Ciò premesso, il Tribunale ha affermato come compito del giudice sia ora quello di «valutare lo scrutinio che ha operato – o che avrebbe dovuto operare – l’autorità giudiziaria che ha proceduto ad escutere il dichiarante: pur intervenendo necessariamente ex post, il giudice deve aver riguardo agli indizi che l’autorità che ha escusso il soggetto aveva prima che questi iniziasse a rendere dichiarazioni»; il tutto partendo dal presupposto che, «se esistono indizi a carico di un soggetto, questi deve essere avvertito della facoltà di non rispondere e assistito da un difensore: la violazione di queste garanzie essenziali ha, come precipitato sanzionatorio sul piano processuale, l’inutilizzabilità assoluta delle dichiarazioni e, dunque, la sterilizzazione della relativa efficacia probatoria».
Ebbene, ad avviso del Tribunale le imputate dovevano essere qualificate come “indagate sostanziali”, posto che, come detto, «non sono necessarie prove della sussistenza di un reato a carico delle dichiaranti per qualificarle come indagate e per escuterle nelle corrispondenti forme garantite.
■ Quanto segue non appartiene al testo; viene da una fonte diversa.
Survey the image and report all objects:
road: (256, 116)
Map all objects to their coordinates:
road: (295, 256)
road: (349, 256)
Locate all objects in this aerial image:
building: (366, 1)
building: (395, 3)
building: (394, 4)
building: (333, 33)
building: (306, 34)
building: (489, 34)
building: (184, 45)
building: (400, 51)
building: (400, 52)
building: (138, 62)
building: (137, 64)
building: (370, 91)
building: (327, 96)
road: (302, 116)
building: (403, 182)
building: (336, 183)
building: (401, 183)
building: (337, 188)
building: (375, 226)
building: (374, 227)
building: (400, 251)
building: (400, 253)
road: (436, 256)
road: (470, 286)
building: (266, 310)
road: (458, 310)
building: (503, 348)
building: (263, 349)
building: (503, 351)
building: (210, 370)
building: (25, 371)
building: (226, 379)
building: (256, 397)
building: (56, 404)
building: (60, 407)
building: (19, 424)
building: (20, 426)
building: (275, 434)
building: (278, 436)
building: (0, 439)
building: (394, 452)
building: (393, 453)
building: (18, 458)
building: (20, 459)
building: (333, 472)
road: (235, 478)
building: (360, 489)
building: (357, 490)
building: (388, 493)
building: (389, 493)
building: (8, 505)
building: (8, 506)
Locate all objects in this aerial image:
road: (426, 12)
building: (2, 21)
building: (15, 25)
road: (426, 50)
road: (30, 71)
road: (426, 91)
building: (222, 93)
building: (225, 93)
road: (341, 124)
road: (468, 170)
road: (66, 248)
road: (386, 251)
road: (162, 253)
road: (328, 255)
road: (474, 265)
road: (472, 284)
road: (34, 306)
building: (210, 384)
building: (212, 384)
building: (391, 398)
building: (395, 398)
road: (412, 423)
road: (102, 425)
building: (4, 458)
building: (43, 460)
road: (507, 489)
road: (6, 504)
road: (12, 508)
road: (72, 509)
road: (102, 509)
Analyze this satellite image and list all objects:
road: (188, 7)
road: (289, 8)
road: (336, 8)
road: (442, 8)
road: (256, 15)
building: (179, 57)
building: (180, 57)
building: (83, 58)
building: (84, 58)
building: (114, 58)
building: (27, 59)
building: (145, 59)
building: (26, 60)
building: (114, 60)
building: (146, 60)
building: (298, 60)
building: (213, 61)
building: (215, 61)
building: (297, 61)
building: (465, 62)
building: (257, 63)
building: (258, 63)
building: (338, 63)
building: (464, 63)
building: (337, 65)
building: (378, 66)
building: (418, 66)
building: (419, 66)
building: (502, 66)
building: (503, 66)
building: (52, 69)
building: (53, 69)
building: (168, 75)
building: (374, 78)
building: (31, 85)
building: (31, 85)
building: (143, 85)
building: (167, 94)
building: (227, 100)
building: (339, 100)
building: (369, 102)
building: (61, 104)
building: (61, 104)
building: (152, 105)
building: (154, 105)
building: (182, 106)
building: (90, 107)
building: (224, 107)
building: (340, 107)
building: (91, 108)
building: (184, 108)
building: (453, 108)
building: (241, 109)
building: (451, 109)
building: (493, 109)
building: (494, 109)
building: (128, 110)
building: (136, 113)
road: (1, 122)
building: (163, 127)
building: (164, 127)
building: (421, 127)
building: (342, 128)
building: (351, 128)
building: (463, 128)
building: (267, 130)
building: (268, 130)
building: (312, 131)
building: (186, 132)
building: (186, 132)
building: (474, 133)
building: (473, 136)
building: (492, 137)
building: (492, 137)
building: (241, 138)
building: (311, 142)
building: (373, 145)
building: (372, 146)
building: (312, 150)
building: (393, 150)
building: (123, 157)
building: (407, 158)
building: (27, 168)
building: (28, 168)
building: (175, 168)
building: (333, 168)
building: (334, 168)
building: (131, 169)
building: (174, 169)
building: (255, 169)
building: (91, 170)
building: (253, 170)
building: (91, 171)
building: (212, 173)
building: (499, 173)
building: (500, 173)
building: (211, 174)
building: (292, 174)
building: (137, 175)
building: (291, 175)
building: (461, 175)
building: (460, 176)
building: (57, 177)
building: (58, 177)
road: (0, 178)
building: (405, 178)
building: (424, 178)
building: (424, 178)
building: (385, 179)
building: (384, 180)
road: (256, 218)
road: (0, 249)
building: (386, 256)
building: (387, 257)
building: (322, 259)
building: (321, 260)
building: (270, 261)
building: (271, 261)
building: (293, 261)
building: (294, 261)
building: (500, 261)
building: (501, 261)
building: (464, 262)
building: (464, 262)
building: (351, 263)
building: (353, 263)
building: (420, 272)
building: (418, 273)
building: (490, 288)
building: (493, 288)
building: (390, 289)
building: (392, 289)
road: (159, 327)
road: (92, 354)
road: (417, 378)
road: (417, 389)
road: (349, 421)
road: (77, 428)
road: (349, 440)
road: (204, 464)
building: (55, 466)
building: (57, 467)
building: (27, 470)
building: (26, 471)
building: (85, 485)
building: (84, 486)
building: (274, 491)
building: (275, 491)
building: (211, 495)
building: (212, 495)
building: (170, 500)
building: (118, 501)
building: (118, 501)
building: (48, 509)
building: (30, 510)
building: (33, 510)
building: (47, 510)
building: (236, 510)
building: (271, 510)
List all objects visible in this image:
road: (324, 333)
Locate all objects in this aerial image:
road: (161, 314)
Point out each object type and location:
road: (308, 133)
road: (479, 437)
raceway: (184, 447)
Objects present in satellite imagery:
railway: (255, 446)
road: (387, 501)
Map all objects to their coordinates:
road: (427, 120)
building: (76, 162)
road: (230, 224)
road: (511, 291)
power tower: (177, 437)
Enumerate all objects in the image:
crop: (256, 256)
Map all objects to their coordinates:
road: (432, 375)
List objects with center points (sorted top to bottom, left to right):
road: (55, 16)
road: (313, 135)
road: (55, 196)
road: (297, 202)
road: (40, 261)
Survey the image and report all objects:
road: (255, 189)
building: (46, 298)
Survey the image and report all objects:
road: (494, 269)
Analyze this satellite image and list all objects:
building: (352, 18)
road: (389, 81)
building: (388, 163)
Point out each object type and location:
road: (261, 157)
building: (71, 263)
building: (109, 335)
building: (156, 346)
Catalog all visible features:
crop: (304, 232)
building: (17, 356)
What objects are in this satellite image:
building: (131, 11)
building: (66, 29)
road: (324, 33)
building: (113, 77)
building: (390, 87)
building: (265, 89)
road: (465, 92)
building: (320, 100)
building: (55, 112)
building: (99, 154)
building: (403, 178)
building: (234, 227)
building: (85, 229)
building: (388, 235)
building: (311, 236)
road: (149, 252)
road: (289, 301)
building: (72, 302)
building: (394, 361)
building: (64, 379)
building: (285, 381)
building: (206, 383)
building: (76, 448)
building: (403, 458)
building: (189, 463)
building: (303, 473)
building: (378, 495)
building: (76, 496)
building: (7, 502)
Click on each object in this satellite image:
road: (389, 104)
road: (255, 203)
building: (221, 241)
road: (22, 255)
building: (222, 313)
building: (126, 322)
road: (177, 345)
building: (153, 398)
La ricerca delle prove del reato segue l’iscrizione della notizia di reato. Per quest’ultima – e per la qualificazione come sostanziale indagato, ai fini della applicazione del relativo regime dichiarativo – sono sufficienti indizi di reato».
In un’ottica di lealtà processuale – prosegue il Collegio – «tutti i soggetti di quei processi dovevano porsi la questione della qualità con cui sentire le dichiaranti. Le parti conoscevano l’esito delle perquisizioni e delle intercettazioni già prima del dibattimento ed erano, quindi, certamente nelle condizioni per porre la questione all’attenzione del Tribunale». In ogni caso, «rimane il fatto che gli elementi per qualificare correttamente le odierne imputate erano negli atti a disposizione dell’autorità giudiziaria già prima che le medesime fossero chiamate a sedere sul banco dei “testimoni”».
Dopo aver riportato gli indizi a carico delle dichiaranti così come a disposizione dell’autorità giudiziaria – sottolineando, tra le altre cose, come «pressoché tutte le imputate furono destinatarie di un decreto di perquisizione» oltre che di intercettazioni – il Tribunale ha concluso osservando come «a carico di tutte le imputate vi fossero, ben prima dell’escussione di ciascuna, plurimi indizi del delitto di corruzione in atti giudiziari».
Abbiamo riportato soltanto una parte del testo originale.